SELECTED PASSAGE -

+ + + + +

Monthly Archives: October 2004

that city up north

thanks to my buddy Warren, Boston has been a relevant city in my life the past three years. as a freshman in college, i found myself in Boston whenever an urge to get away from New York came over me. my first experience of Boston came a few weeks after 9/11 when two of my friends and I went up to MIT and boarded a cruise boat to attend a semiformal thrown by Warren’s chinese student club. later that year, head and jeff joined me on a “road trip” as we drove to Boston to hang out with Rich and Anita, MIT cats that we met through Warren who were kind enough to host us. my summer before sophomore year, i went up yet again, this time with graceface and reggie, and we spent several days with Warren including a night in a huge home of a lawyer who was away on vacation, thanks to Warren’s frat connections. since then, I have been in Boston two more times, once with Hsin as we took a winter break trip, and once last year during spring break with Nigi as we visited Warren and Novi (at Harvard) and also found ourselves throwing money away at Mohegan.

Boston, for me, is a very unique town in that it’s not quite as grand and magnificent as New York or pretty and interesting as San Francisco nor is does it feel as monumental and important as Washington DC – and yet, the town gives off a distinct aura that is tough to capture with words. i think of cold weather, Ally McBeal, a true college town, Red Sox / sports-crazed, rude white people, and very very limited offering of quality Korean food. driving along the Charles River, it’s been a sweet treat for my memory to recall the different faces of Boston – the icy frosted waters during the winter, the cool glistening blue amid the not-too-impressive skyline in the summer, and clear reflections of the colorful foliage in the autumn – there is a puritanical austerity to the environment and yet it feels cozy and very down-to-earth.

+ + + + +

COLLECTED DATA -
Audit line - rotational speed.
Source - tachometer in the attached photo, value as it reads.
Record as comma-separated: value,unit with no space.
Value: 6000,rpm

+ + + + +

EXERCISE SET -
[1] Reproduce verbatim the portion of the Boston post between "Boston, for me, is" and "and very down-to-earth.", inclusive.
[2] Name every city with which the Boston post contrasts Boston in its second paragraph.
None of the data is required for this work.

ANSWERS BY ITEM -
[1]
Boston, for me, is a very unique town in that it’s not quite as grand and magnificent as New York or pretty and interesting as San Francisco nor is does it feel as monumental and important as Washington DC – and yet, the town gives off a distinct aura that is tough to capture with words. i think of cold weather, Ally McBeal, a true college town, Red Sox / sports-crazed, rude white people, and very very limited offering of quality Korean food. driving along the Charles River, it’s been a sweet treat for my memory to recall the different faces of Boston – the icy frosted waters during the winter, the cool glistening blue amid the not-too-impressive skyline in the summer, and clear reflections of the colorful foliage in the autumn – there is a puritanical austerity to the environment and yet it feels cozy and very down-to-earth.

[2] New York, San Francisco, Washington DC